Posted on June 26, 2014 at 9:02 AM

Updated Thursday, Jun 26 at 1:04 PM

WASHINGTON (AP) — Some colleges and universities are failing students by inadequately responding to campus sexual assault, a senior Education Department official testified Thursday.

"For those schools, my office and this administration have made it clear that the time for delay is over," Catherine Lhamon, the department's assistant secretary for civil rights, said in prepared testimony to the Senate committee on Health, Education, Labor and Pensions.

Lhamon said that since the beginning of President Barack Obama's term in 2009, her office has investigated more than 100 such cases. Through them, she said, the office is aware that some schools are doing things such as retaliating against students for filing sexual assault complaints, delaying investigations and allowing perpetrators to remain in school even after they are found responsible.
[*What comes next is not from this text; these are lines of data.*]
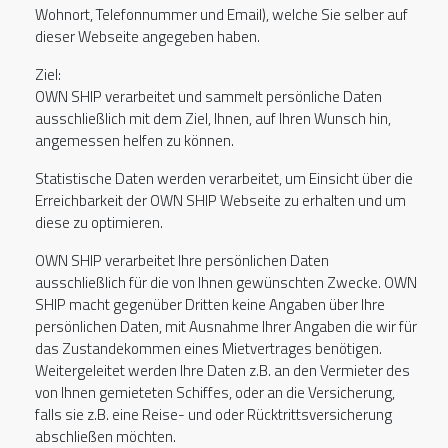
Wohnort, Telefonnummer und Email), welche Sie selber auf
dieser Webseite angegeben haben.
Ziel:
OWN SHIP verarbeitet und sammelt persönliche Daten
ausschließlich mit dem Ziel, Ihnen, auf Ihren Wunsch hin,
angemessen helfen zu können.
Statistische Daten werden verarbeitet, um Einsicht über die
Erreichbarkeit der OWN SHIP Webseite zu erhalten und um
diese zu optimieren.
OWN SHIP verarbeitet Ihre persönlichen Daten
ausschließlich für die von Ihnen gewünschten Zwecke. OWN
SHIP macht gegenüber Dritten keine Angaben über Ihre
persönlichen Daten, mit Ausnahme Ihrer Angaben die wir für
das Zustandekommen eines Mietvertrages benötigen.
Weitergeleitet werden Ihre Daten z.B. an den Vermieter des
von Ihnen gemieteten Schiffes, oder an die Versicherung,
falls sie z.B. eine Reise- und oder Rücktrittsversicherung
abschließen möchten.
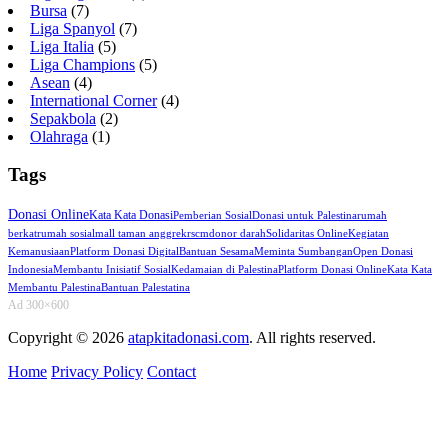
Bursa
(7)
Liga Spanyol
(7)
Liga Italia
(5)
Liga Champions
(5)
Asean
(4)
International Corner
(4)
Sepakbola
(2)
Olahraga
(1)
Tags
Donasi Online
Kata Kata Donasi
Pemberian Sosial
Donasi untuk Palestina
rumah
berkat
rumah sosial
mall taman anggrek
rscm
donor darah
Solidaritas Online
Kegiatan
Kemanusiaan
Platform Donasi Digital
Bantuan Sesama
Meminta Sumbangan
Open Donasi
Indonesia
Membantu Inisiatif Sosial
Kedamaian di Palestina
Platform Donasi Online
Kata Kata
Membantu Palestina
Bantuan Palestatina
Ad 300×600
Copyright © 2026
atapkitadonasi.com
. All rights reserved.
Home
Privacy Policy
Contact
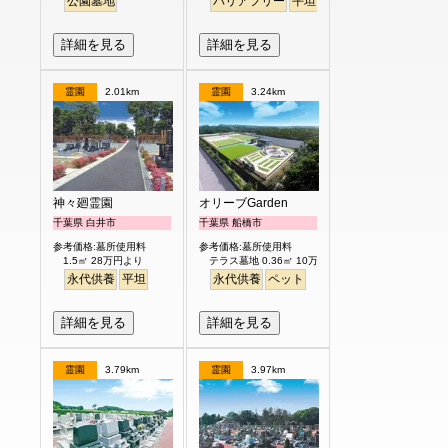
公園墓地
バリアフリー
平坦
ペット
詳細を見る
詳細を見る
霊園
2.01km
霊園
3.24km
神々廻霊園
オリーブGarden
千葉県 白井市
千葉県 船橋市
参考価格:墓所使用料
参考価格:墓所使用料
1.5㎡ 28万円より
テラス墓地 0.36㎡ 10万円より
永代供養
平坦
永代供養
ペット
詳細を見る
詳細を見る
霊園
3.79km
霊園
3.97km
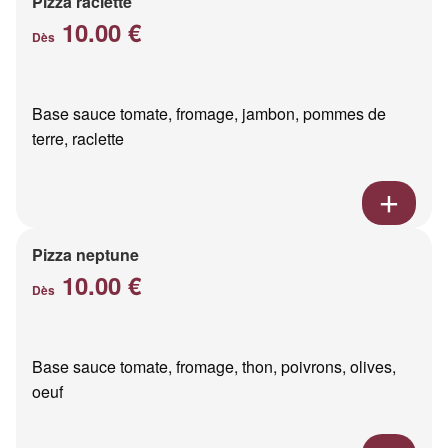
Pizza raclette
10.00 €
Dès
Base sauce tomate, fromage, jambon, pommes de
terre, raclette
Pizza neptune
10.00 €
Dès
Base sauce tomate, fromage, thon, poivrons, olives,
oeuf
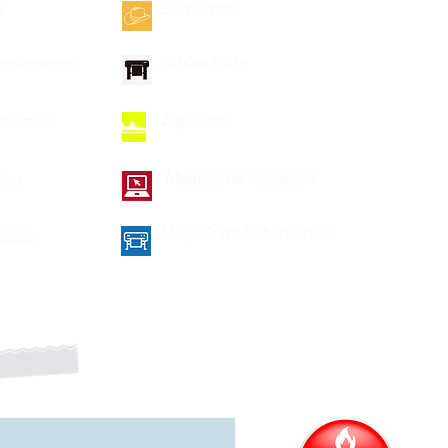
Sombrero
s
Sublimación
ocumentos
Zapateras
iplomas
Maquila de Serigrafía
lios
Maquila de Sublimación
fetes
a nuestro boletín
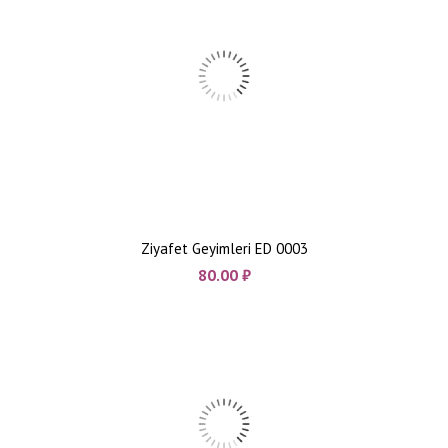
Ziyafet Geyimleri ED 0003
80.00
₼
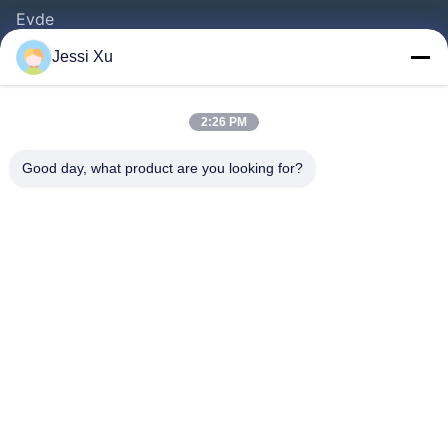
Evde
Ürünler
Jessi Xu
VİDEOLAR
Hakkımızda
2:26 PM
Fabrika Turu
Good day, what product are you looking for?
Kalite Kontrolü
Bize Ulaşın
Haberler
Davalar
Bizi Takip Edin.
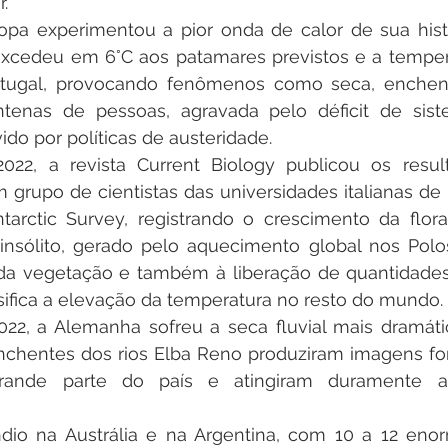
. 
pa experimentou a pior onda de calor de sua histór
xcedeu em 6°C aos patamares previstos e a temper
tugal, provocando fenômenos como seca, enchente
tenas de pessoas, agravada pelo déficit de sis
do por políticas de austeridade.
2, a revista Current Biology publicou os resul
grupo de cientistas das universidades italianas de In
ntarctic Survey, registrando o crescimento da flor
o insólito, gerado pelo aquecimento global nos Polo
da vegetação e também à liberação de quantidades
sifica a elevação da temperatura no resto do mundo.
22, a Alemanha sofreu a seca fluvial mais dramátic
nchentes dos rios Elba Reno produziram imagens fo
rande parte do país e atingiram duramente a
dio na Austrália e na Argentina, com 10 a 12 eno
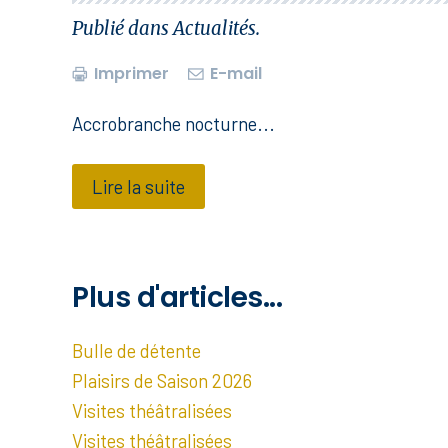
Publié dans
Actualités
.
Imprimer
E-mail
Accrobranche nocturne...
Lire la suite
Plus d'articles...
Bulle de détente
Plaisirs de Saison 2026
Visites théâtralisées
Visites théâtralisées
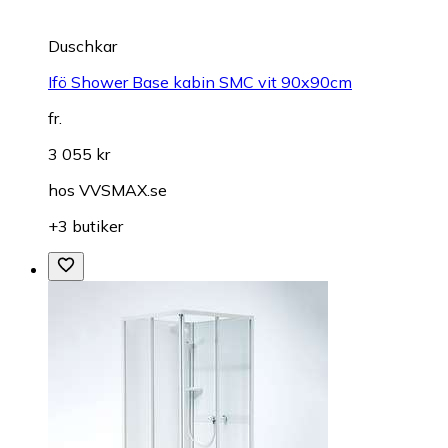
Duschkar
Ifö Shower Base kabin SMC vit 90x90cm
fr.
3 055 kr
hos
VVSMAX.se
+3 butiker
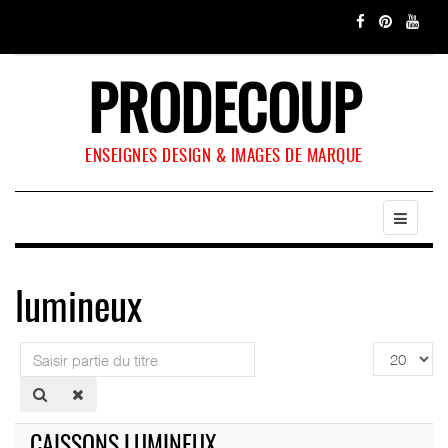
PRODECOUP
ENSEIGNES DESIGN & IMAGES DE MARQUE
lumineux
Saisir
Affichage
partie
#
du
titre
CAISSONS LUMINEUX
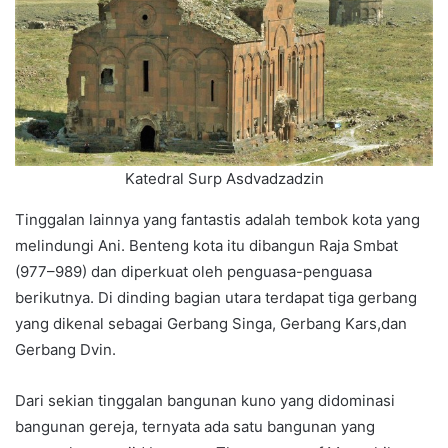
Katedral Surp Asdvadzadzin
Tinggalan lainnya yang fantastis adalah tembok kota yang
melindungi Ani. Benteng kota itu dibangun Raja Smbat
(977–989) dan diperkuat oleh penguasa-penguasa
berikutnya. Di dinding bagian utara terdapat tiga gerbang
yang dikenal sebagai Gerbang Singa, Gerbang Kars,dan
Gerbang Dvin.
Dari sekian tinggalan bangunan kuno yang didominasi
bangunan gereja, ternyata ada satu bangunan yang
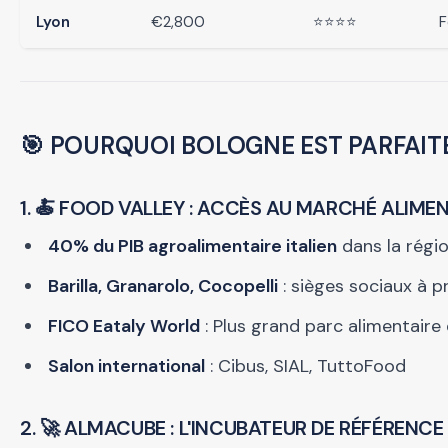
Lyon
€2,800
⭐⭐⭐⭐
F
🎯
POURQUOI BOLOGNE EST PARFAIT
1. 🍝 FOOD VALLEY : ACCÈS AU MARCHÉ ALIME
40% du PIB agroalimentaire italien
dans la régi
Barilla, Granarolo, Cocopelli
: sièges sociaux à p
FICO Eataly World
: Plus grand parc alimentair
Salon international
: Cibus, SIAL, TuttoFood
2. 🚀 ALMACUBE : L'INCUBATEUR DE RÉFÉRENCE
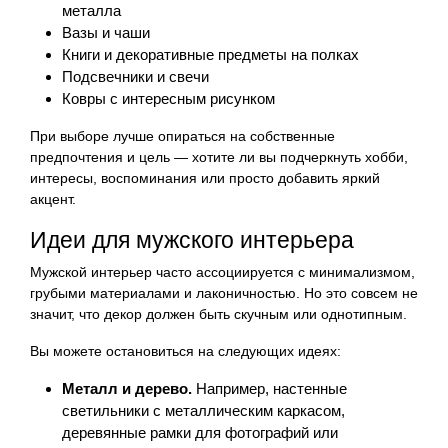
металла
Вазы и чаши
Книги и декоративные предметы на полках
Подсвечники и свечи
Ковры с интересным рисунком
При выборе лучше опираться на собственные
предпочтения и цель — хотите ли вы подчеркнуть хобби,
интересы, воспоминания или просто добавить яркий
акцент.
Идеи для мужского интерьера
Мужской интерьер часто ассоциируется с минимализмом,
грубыми материалами и лаконичностью. Но это совсем не
значит, что декор должен быть скучным или однотипным.
Вы можете остановиться на следующих идеях:
Металл и дерево.
Например, настенные
светильники с металлическим каркасом,
деревянные рамки для фотографий или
"As effective as we have been over the years, the problem of sexual violence has nonetheless persisted across too many of our students' experiences in institutions of higher education," Lhamon said.

Lhamon said she's pleased, however, that many colleges and universities are "stepping up to the challenge of addressing the problem of sexual assault."

The Education Department announced a proposed rule last week that would expand campus crime reporting requirements by requiring colleges and universities to compile statistics on stalking, dating violence and domestic violence. It also would spell out that both the victim and the accused perpetrator have the right to an adviser of their choice at campus disciplinary proceedings in these cases.

Earlier this year, a White House task force on sexual assault recommended actions that colleges and universities should take, including ensuring the availability of confidential victims' advocates and conducting surveys to better gauge the frequency of sexual assault on their campuses. The department also took the unprecedented step of releasing the names of 55 schools facing federal investigation under Title IX for the way they handle sexual abuse allegations.